Por fim, o poema O Corvo ganhou um merecido destaque. Numa das partes mais incríveis dessa obra, talvez minha parte favorita, um texto escrito pelo próprio Poe nos explica as fases de construção de seu famoso poema. É praticamente um manual de como construir um texto. Essa oportunidade única de conversa com o mestre agregou muito à edição da Darkside.

Além disso, temos a chance de ler o poema no seu original, em inglês, e nas traduções de Machado de Assis e de Fernando Pessoa.

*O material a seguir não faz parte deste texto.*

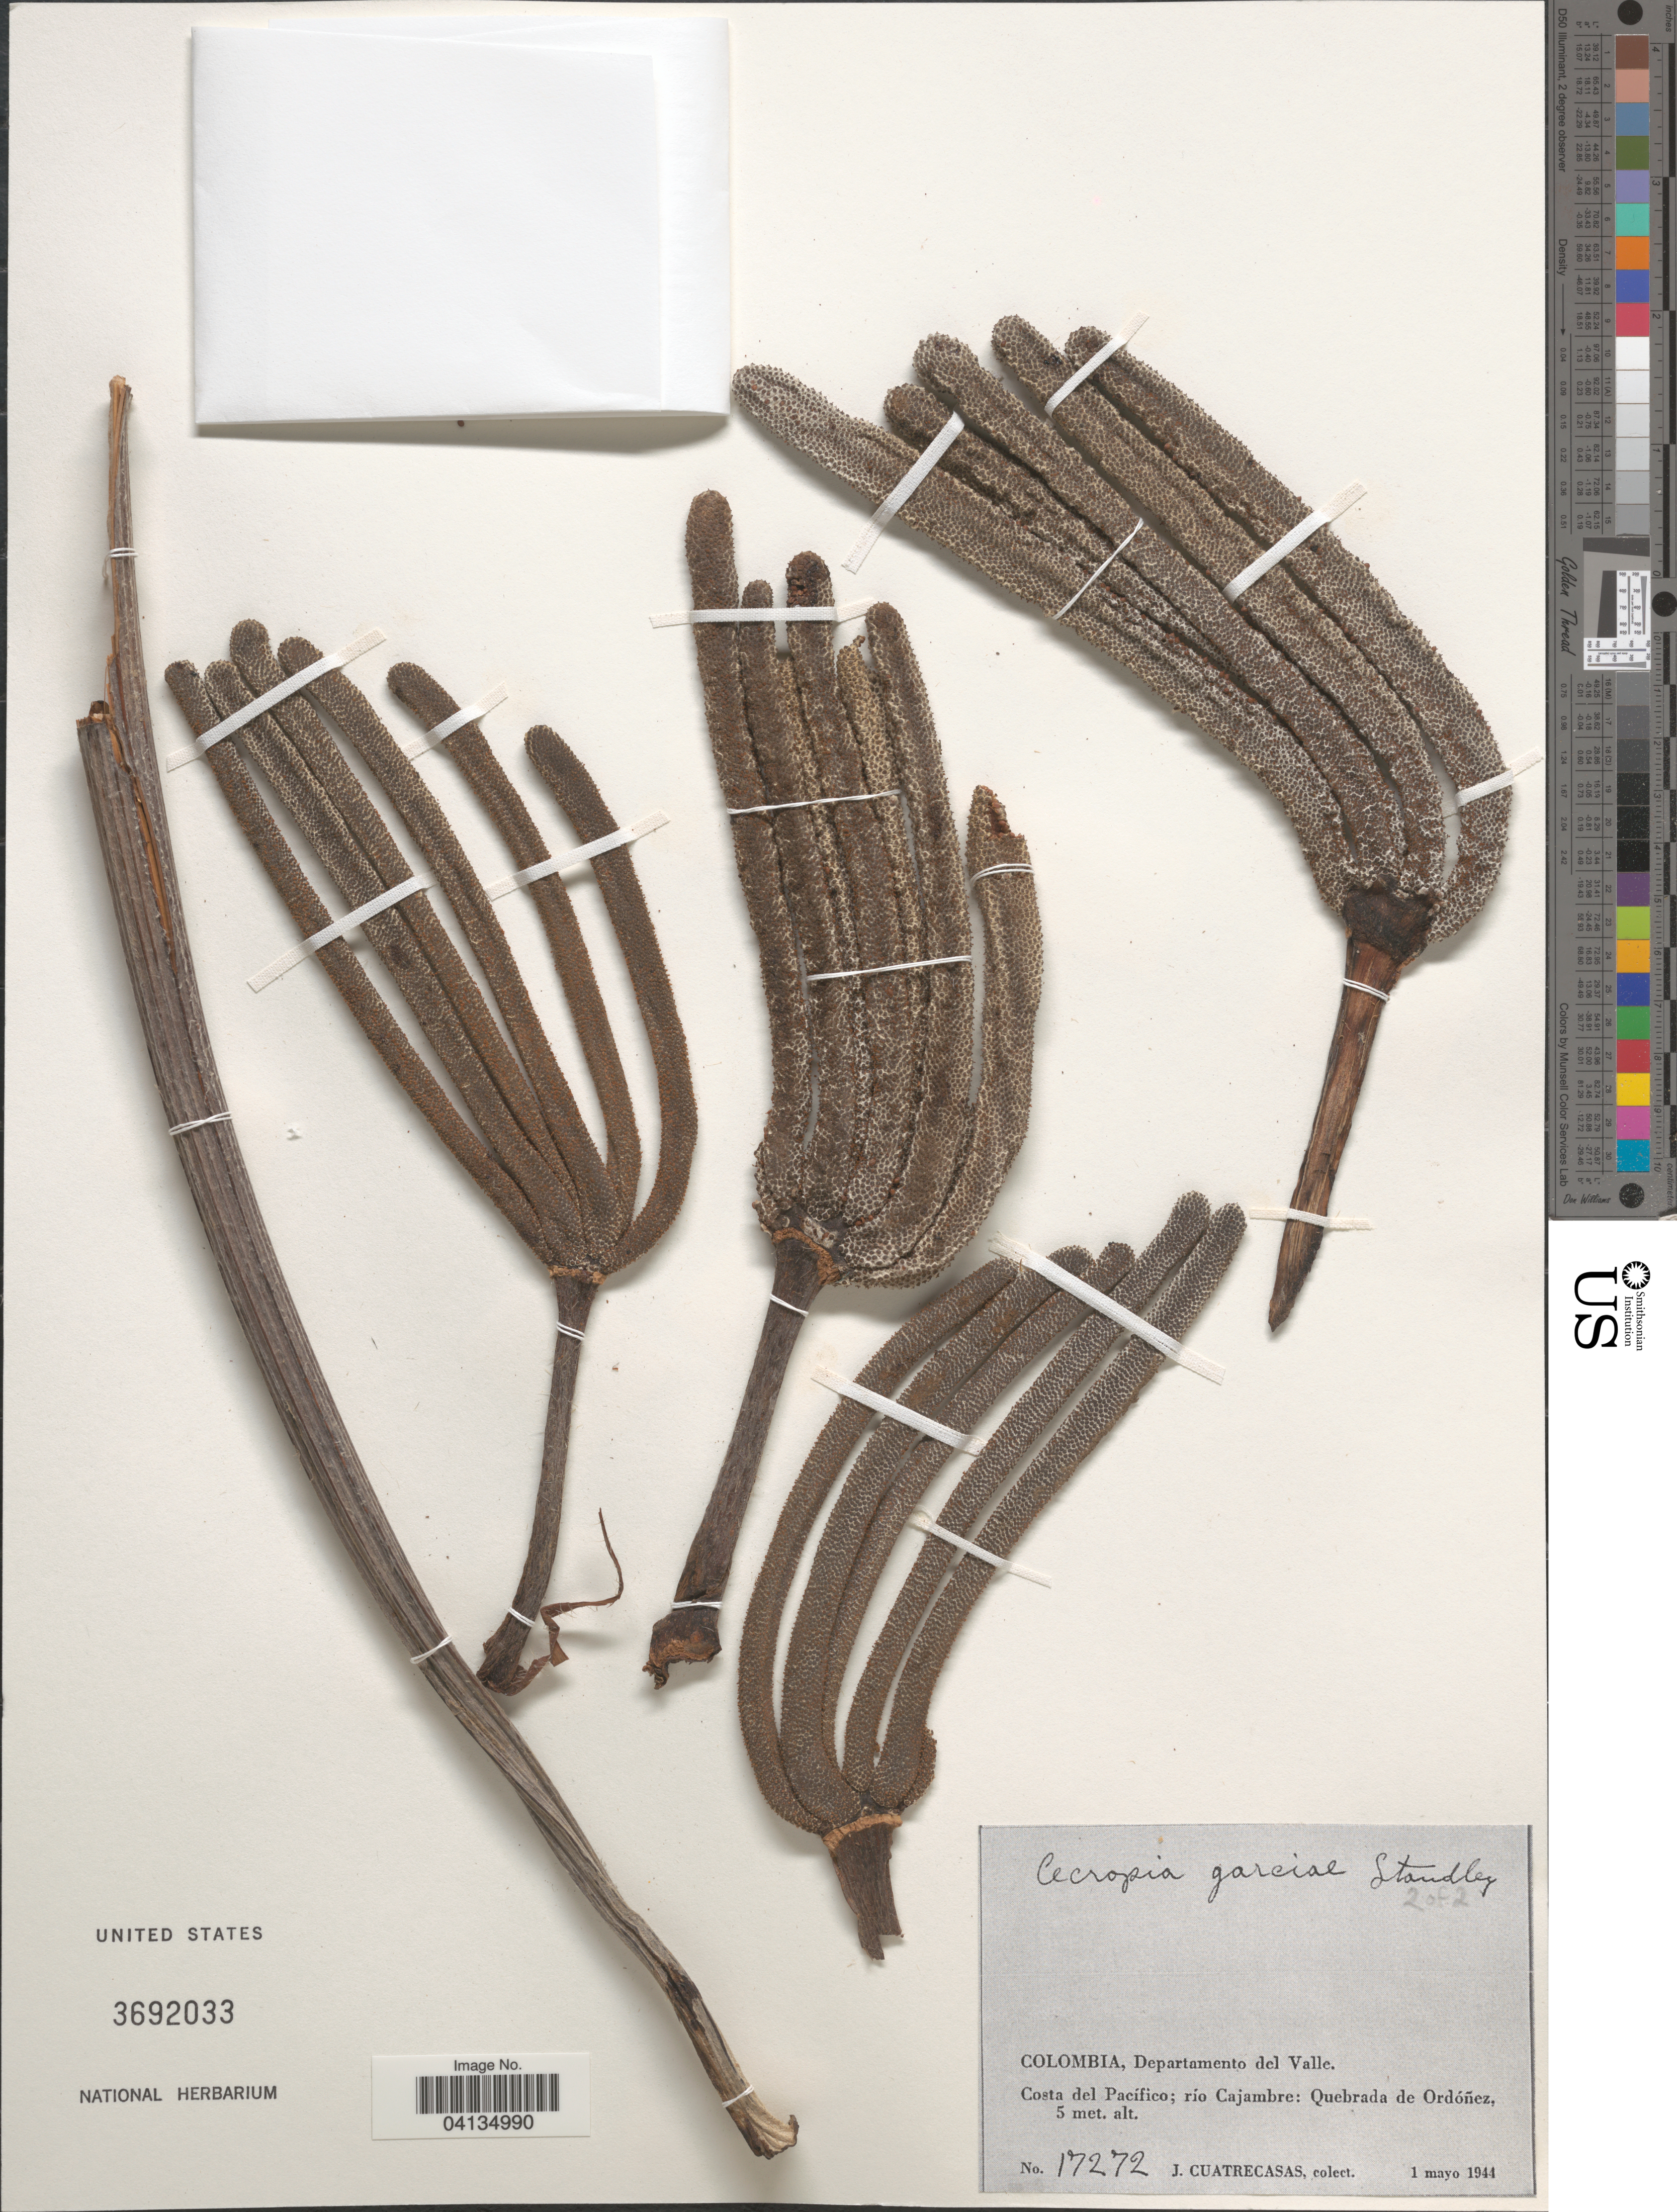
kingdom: Plantae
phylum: Tracheophyta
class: Magnoliopsida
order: Rosales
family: Urticaceae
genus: Cecropia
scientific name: Cecropia garciae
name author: Standl.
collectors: J. Cuatrecasas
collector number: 17272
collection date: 1944-05-01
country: Colombia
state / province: Valle del Cauca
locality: Departamento del Valle. Costa del Pacífico; río Cajambre: Quebrada de Ordóñez.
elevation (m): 5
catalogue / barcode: US 3692033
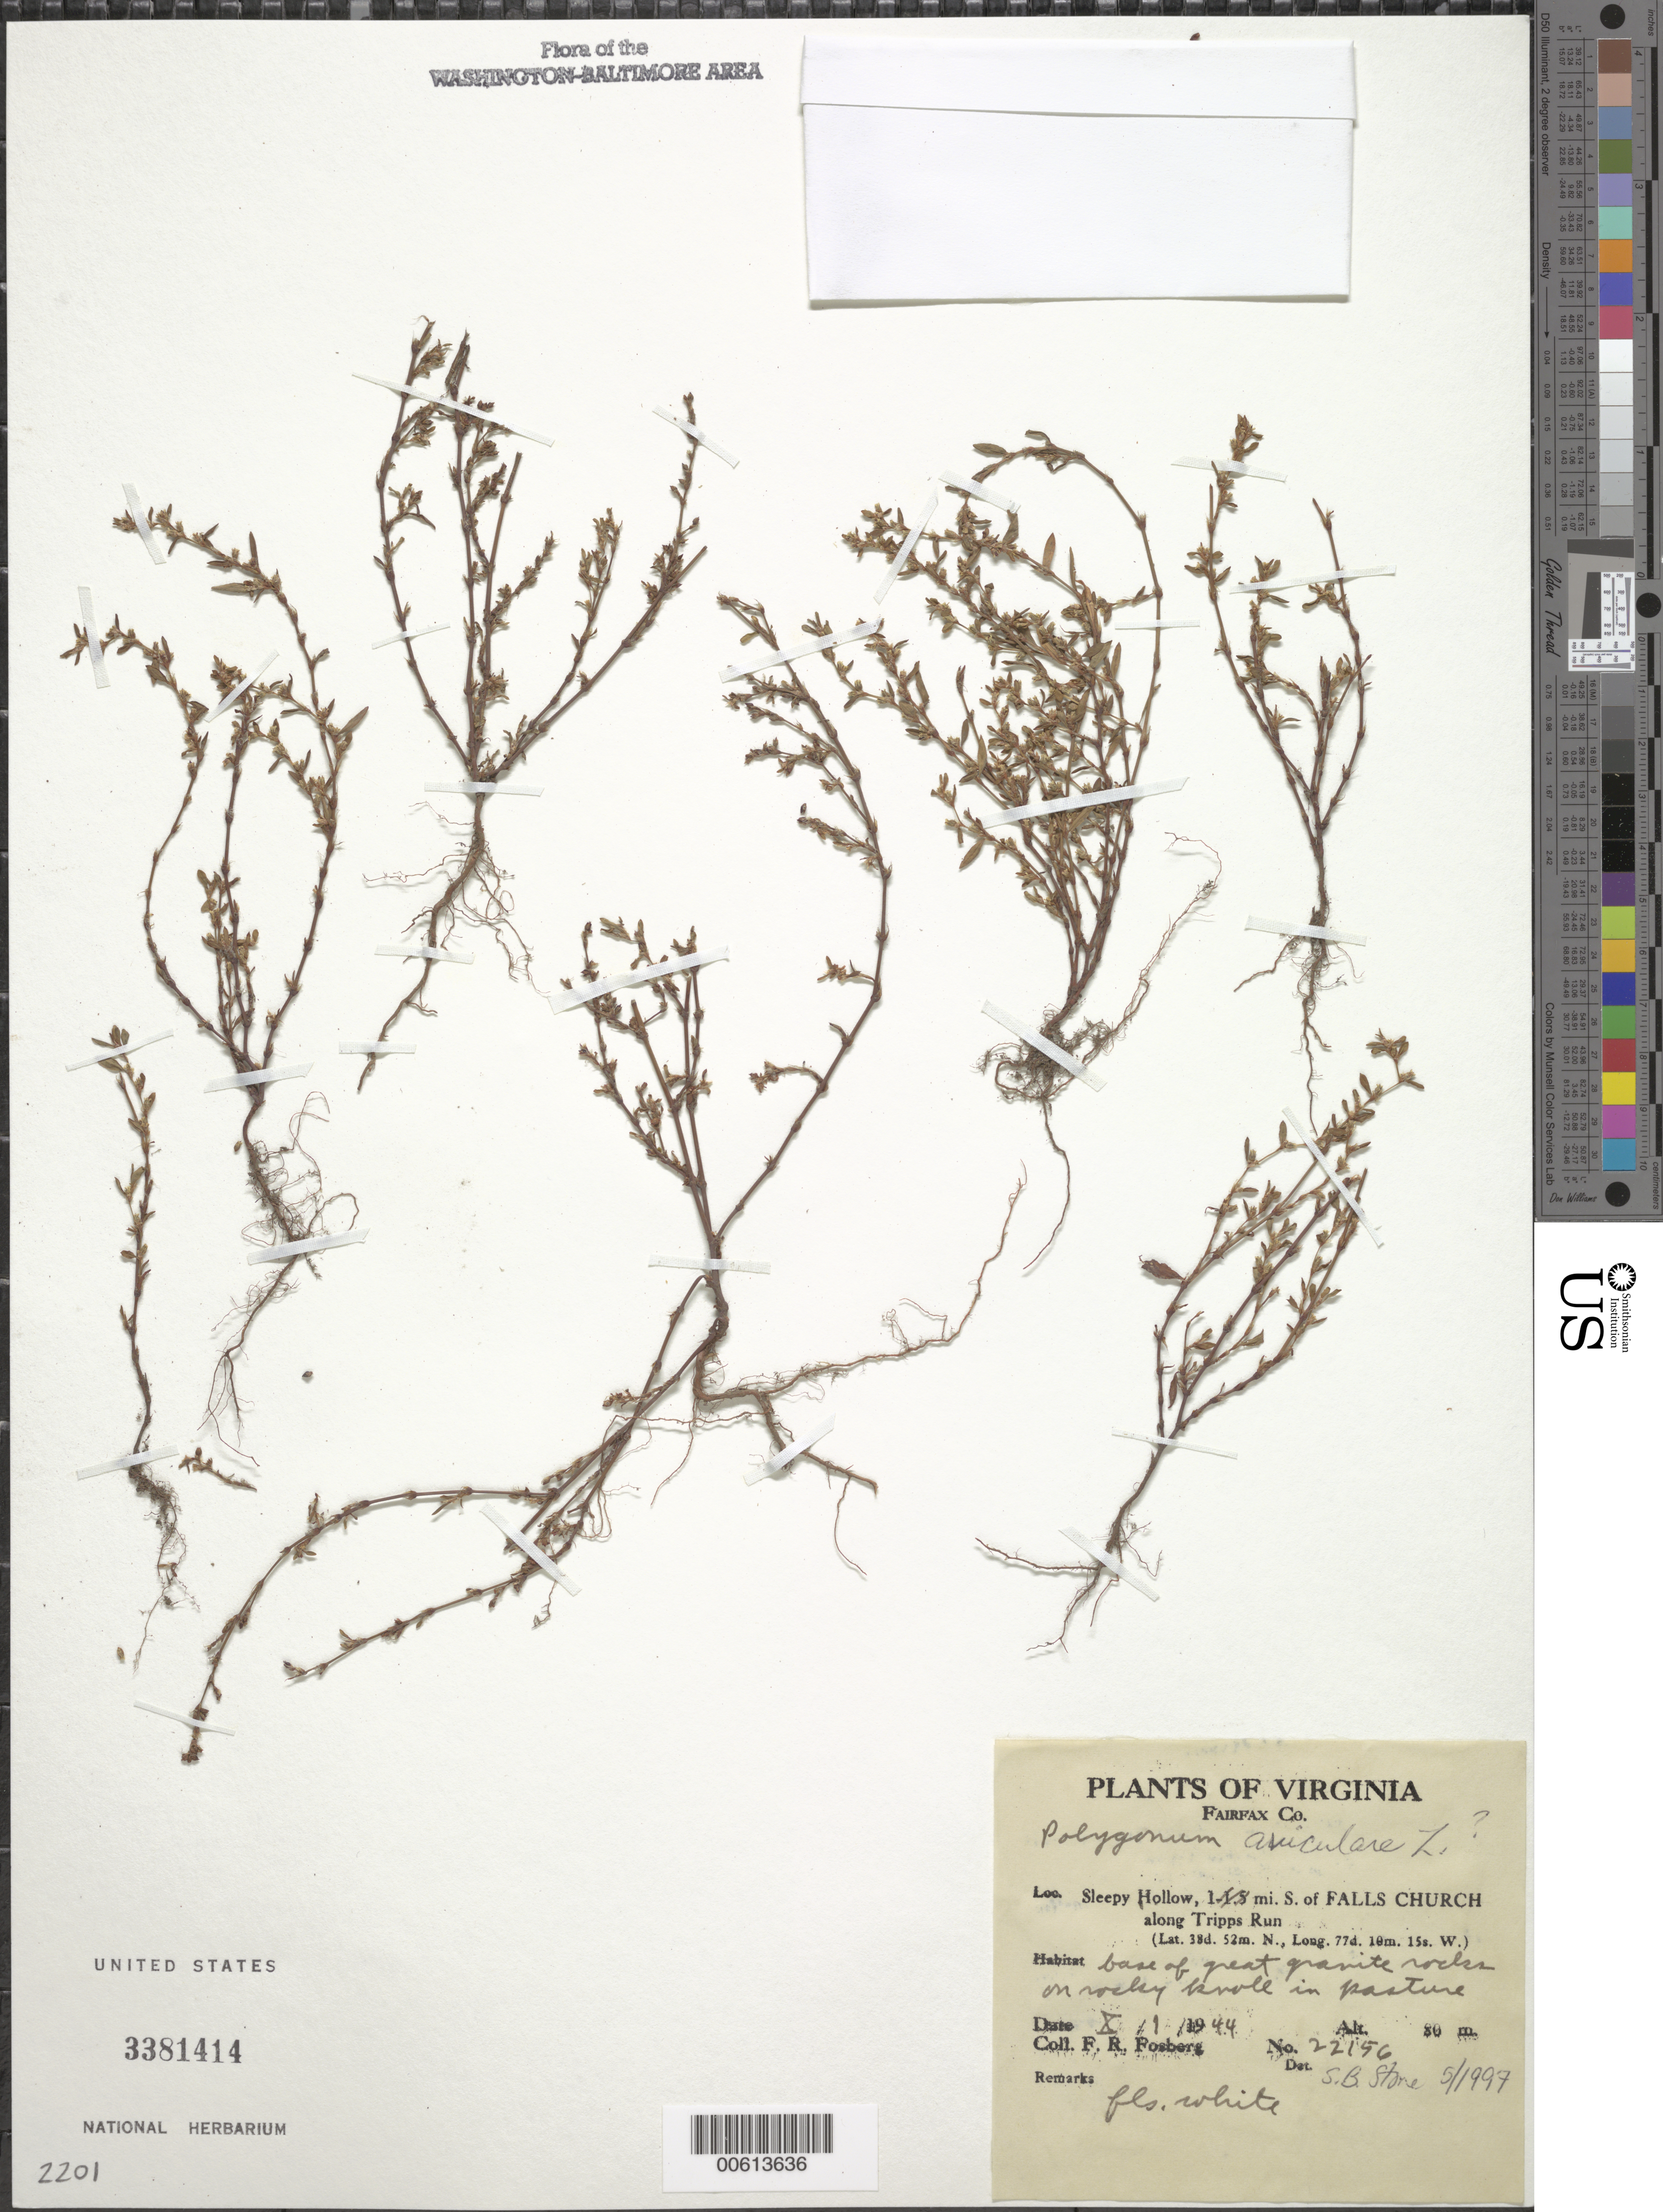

E que poema maravilhoso! Belo e melancólico, justamente como era a intenção do autor.

E como se não bastasse os textos maravilhosos e as incríveis ilustrações antes dos contos, a editora ainda incluiu, nas últimas páginas, fotos da casa de Poe. Sem dúvidas, esse é um livro para se deliciar com a leitura e depois guardá-lo com muito carinho. Viva o mestre!

Autor: Edgar Allan Poe
Editora: Darkside
Nota: 5/5

11 Comentários

  • Josue Toledo

    Encantado com a qualidade deste conteúdo! A abordagem
    perspicaz e a riqueza de informações tornam a leitura
    envolvente. Parabéns pelo trabalho excepcional, é evidente
    o comprometimento com a excelência. Este artigo é uma
    valiosa contribuição ao conhecimento.

  • Michelly Santos

    Oi Fiacha!
    Eu sempre me proponho a ler livros de contos mais lentamente, um por mês, por exemplo. Mas fico ansiosa para terminar logo e não consigo me segurar! hehe
    Ainda mais quando é um livro tão maravilhoso quanto esse!
    Beijo!

  • Michelly Santos

    Oi Rudi!
    O Poço e o Pêndulo é o primeiro conto do livro e virou meu preferido! Já tinha lido O Gato Preto e A Máscara da Morte Rubra, e gosto mt deles tb. Poe é demais, tô apaixonada! 🙂
    Beijo!

  • Rudi

    Oi Milly,
    Tenho duas coletâneas do Poe aqui (infelizmente nenhuma delas é essa) e gosto muito do que já li dele, pelo menos da maioria, adorei reconhecer os contos que já li nos seus comentários.
    Meus favoritos dele são:
    O Gato Preto, O Poço e o Pêndulo e A Máscara da Morte Rubra

    Grande abraço!!

  • Michelly Santos

    Oi Renata!
    Eu bem queria ter digerido com calma cada conto, mas fico ansiosa pra acabar as leituras que gosto muito e acabo devorando o livro mt rápido. E foi isso que aconteceu com essa obra!
    Vou lá no seu blog ver suas impressões sobre os contos!
    Beijos!

  • Renata Bonasio

    Oi Michelly! Estou lendo essa obra maravilhosa aos poucos, digerindo bem cada conto. Lá no blog já tem as resenhas de alguns. Estou na parte do detetive Dupin e, realmente, ele dá um aula de investigação. Realmente, a Darkside se superou nessa edição!